None the less, in middle-class parishes like ours, with first-rate church
schools, there are always going to be those who are looking for free prep
schools. It's a real problem. "Bend the knee and save the fee" - that's what
they say round here.
Last week, the Archbishop of Canterbury argued that "this situation means
that we need some simple objective criteria, applicable across the country," (
News,
Comment, 17 March). I'm afraid I don't agree. What I find is that it's the
pushy middle-classes that are best at figuring out the minimum requirement for
meeting simple objective criteria, whatever they are. On the other hand, there
are committed Christians who don't meet a set of criteria for a variety of
reasons. What is needed is something that used to be called "good judgement" ,
and that's precisely what nationally agreed criteria take away.

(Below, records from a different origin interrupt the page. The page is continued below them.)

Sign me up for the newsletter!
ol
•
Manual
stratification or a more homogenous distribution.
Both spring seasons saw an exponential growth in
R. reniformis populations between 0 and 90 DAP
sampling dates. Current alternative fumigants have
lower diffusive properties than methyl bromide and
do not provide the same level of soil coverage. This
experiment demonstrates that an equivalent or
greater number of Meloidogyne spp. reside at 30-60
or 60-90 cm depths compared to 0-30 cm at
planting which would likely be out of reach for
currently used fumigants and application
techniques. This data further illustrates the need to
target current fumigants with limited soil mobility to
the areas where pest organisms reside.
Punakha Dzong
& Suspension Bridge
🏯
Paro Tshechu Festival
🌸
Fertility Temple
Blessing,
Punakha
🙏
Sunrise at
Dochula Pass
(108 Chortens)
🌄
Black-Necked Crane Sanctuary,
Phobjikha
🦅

Church attendance is often used as a simple, objective-looking test. But the
truth is, I couldn't say how many times people in my congregation come to
church. We have 600-plus people worshipping in the parish on a Sunday morning,
and I'm not good with names. "Do they come at least twice a month?" asks the
form. I just don't know. Yes, we monitor who attends Sunday school. But some
prefer their children to sit in church alongside them. And I absolutely refuse
to have some sort of clocking-in device in the narthex.
The truth is that, apart from baptism, there are no simple objective
criteria for being a Christian. The church-attendance test is an irritation
because it allows schools to pretend that their criteria are simple and
objective, while they pass on to the poor clergy the task of answering the
unanswerable. Some schools make it my problem to deliver on their badly devised
admissions criteria.
It's a great shame that interviews are now increasingly distrusted. For the
least-worst way to determine the nature of a person's faith - or lack of it -
is a one-to-one meeting. Unfortunately, the call for "simple objective criteria"
is worryingly close to the secular education-speak that is premised on an
assumption that the only things in life that are real are the things that can
be measured. In a place like Putney, it will be the management-literate that
will understand how best to work the system. The danger is that it will fill my
church with frauds, and the church school with snobs.
The Revd Dr Giles Fraser is Team Rector of Putney, and lecturer in
philosophy at Wadham College, Oxford.